● What the task asks:
Reproduce every line in the listing that contains the word "Woche".

● Data supplied:
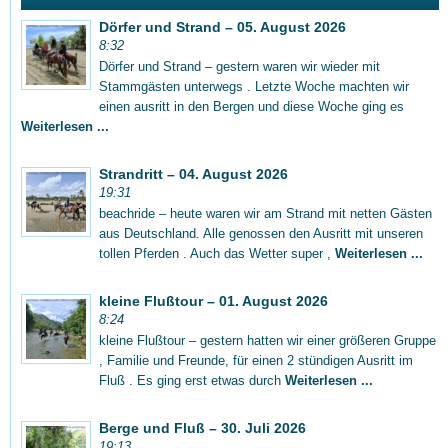
Dörfer und Strand – 05. August 2026
8:32
Dörfer und Strand – gestern waren wir wieder mit
Stammgästen unterwegs . Letzte Woche machten wir
einen ausritt in den Bergen und diese Woche ging es
Weiterlesen ...
Strandritt – 04. August 2026
19:31
beachride – heute waren wir am Strand mit netten Gästen
aus Deutschland. Alle genossen den Ausritt mit unseren
tollen Pferden . Auch das Wetter super ,
Weiterlesen ...
kleine Flußtour – 01. August 2026
8:24
kleine Flußtour – gestern hatten wir einer größeren Gruppe
, Familie und Freunde, für einen 2 stündigen Ausritt im
Fluß . Es ging erst etwas durch
Weiterlesen ...
Berge und Fluß – 30. Juli 2026
19:13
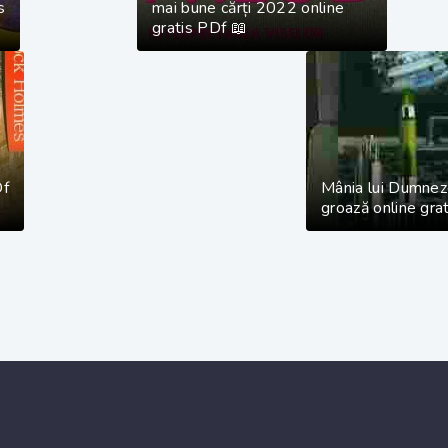
s
mai bune cărți 2022 online
gratis PDf 📖
Df
Mânia lui Dumneze
groază online grat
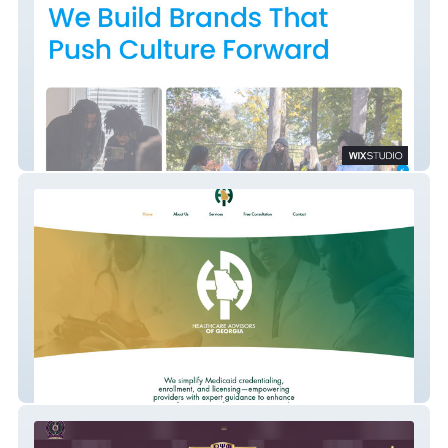
Just Eldredge Media
Healthcare Advisors GA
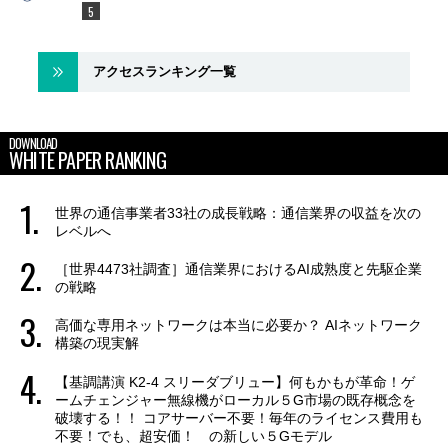
アクセスランキング一覧
DOWNLOAD
WHITE PAPER RANKING
世界の通信事業者33社の成長戦略：通信業界の収益を次の
レベルへ
［世界4473社調査］通信業界におけるAI成熟度と先駆企業
の戦略
高価な専用ネットワークは本当に必要か？ AIネットワーク
構築の現実解
【基調講演 K2-4 スリーダブリュー】何もかもが革命！ゲ
ームチェンジャー無線機がローカル５G市場の既存概念を
破壊する！！ コアサーバー不要！毎年のライセンス費用も
不要！でも、超安価！ の新しい５Gモデル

● Solution to the exercise:
Stammgästen unterwegs . Letzte Woche machten wir
einen ausritt in den Bergen und diese Woche ging es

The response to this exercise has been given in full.